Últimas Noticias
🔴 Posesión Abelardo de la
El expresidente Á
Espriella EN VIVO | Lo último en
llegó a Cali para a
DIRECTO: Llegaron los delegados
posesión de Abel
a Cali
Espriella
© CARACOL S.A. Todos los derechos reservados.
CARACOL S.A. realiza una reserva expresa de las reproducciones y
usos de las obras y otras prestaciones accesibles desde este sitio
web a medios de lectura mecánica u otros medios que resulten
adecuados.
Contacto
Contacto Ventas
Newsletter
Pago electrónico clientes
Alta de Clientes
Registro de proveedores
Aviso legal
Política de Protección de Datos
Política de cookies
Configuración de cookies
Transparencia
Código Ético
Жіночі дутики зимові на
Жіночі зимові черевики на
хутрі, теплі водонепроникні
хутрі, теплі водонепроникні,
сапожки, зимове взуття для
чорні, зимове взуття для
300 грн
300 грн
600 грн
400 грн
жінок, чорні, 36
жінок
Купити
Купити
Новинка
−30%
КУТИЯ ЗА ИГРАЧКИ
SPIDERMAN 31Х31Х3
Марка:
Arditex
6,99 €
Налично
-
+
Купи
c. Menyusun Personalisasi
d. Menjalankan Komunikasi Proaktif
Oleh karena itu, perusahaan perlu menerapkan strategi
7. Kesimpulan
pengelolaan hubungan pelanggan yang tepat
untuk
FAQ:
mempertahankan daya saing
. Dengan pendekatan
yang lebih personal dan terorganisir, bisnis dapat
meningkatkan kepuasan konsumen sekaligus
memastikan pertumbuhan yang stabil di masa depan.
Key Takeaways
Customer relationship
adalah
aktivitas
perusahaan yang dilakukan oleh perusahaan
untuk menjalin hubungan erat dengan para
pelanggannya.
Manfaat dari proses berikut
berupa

□ □ □ □ □

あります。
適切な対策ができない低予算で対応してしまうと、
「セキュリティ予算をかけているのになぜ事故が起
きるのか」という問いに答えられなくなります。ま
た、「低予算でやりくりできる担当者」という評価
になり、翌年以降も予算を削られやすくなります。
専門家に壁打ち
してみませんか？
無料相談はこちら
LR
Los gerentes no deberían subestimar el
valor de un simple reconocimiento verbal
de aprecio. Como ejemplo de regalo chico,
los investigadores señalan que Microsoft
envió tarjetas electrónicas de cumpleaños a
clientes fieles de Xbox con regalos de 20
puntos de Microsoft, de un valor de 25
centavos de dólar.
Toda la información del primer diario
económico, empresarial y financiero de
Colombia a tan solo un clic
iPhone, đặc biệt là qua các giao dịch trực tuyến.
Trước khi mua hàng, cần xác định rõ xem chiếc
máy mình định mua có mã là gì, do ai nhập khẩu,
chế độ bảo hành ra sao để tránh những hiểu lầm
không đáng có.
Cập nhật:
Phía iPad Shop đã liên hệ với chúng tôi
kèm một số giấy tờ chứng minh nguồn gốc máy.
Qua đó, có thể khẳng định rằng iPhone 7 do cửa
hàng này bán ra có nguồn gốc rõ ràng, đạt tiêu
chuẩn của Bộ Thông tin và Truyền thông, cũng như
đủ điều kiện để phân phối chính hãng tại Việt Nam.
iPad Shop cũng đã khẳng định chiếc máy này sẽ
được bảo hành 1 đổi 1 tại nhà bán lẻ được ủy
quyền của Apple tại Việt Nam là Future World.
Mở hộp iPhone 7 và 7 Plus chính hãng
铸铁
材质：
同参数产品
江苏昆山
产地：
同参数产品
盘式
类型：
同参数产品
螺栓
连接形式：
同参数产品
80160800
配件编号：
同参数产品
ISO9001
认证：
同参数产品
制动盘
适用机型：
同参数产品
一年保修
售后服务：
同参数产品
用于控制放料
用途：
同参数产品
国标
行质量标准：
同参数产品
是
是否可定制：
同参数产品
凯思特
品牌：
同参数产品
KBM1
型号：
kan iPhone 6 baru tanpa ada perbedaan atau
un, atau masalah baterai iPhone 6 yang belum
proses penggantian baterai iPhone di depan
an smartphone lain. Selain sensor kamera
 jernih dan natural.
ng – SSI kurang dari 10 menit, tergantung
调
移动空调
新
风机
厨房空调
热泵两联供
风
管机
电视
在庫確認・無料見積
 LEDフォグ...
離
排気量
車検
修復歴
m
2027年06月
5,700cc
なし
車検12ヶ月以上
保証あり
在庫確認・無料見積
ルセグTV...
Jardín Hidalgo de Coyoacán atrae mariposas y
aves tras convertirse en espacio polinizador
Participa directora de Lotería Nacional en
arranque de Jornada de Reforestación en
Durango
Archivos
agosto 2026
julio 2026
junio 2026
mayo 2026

□ □ □ □ □

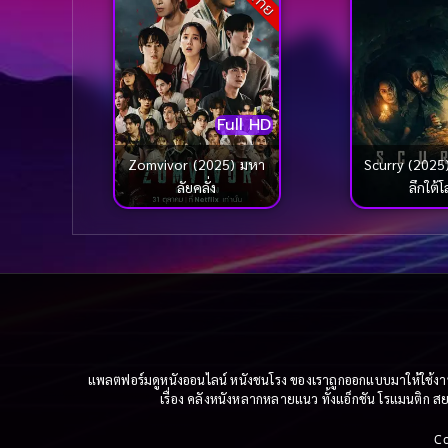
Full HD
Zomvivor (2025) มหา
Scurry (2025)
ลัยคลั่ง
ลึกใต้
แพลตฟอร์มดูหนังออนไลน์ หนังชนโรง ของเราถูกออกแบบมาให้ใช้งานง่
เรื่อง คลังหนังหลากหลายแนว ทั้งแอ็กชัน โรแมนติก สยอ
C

□ □ □ □ □

Work task - Arrange the lines of the entries above as a numbered list, from the line with "Últimas Noticias" up to and including the line with "Política de Protección de Datos", leaving out any blank lines.

Output of the exercise -
1. Últimas Noticias
2. 🔴 Posesión Abelardo de la
3. El expresidente Á
4. Espriella EN VIVO | Lo último en
5. llegó a Cali para a
6. DIRECTO: Llegaron los delegados
7. posesión de Abel
8. a Cali
9. Espriella
10. © CARACOL S.A. Todos los derechos reservados.
11. CARACOL S.A. realiza una reserva expresa de las reproducciones y
12. usos de las obras y otras prestaciones accesibles desde este sitio
13. web a medios de lectura mecánica u otros medios que resulten
14. adecuados.
15. Contacto
16. Contacto Ventas
17. Newsletter
18. Pago electrónico clientes
19. Alta de Clientes
20. Registro de proveedores
21. Aviso legal
22. Política de Protección de Datos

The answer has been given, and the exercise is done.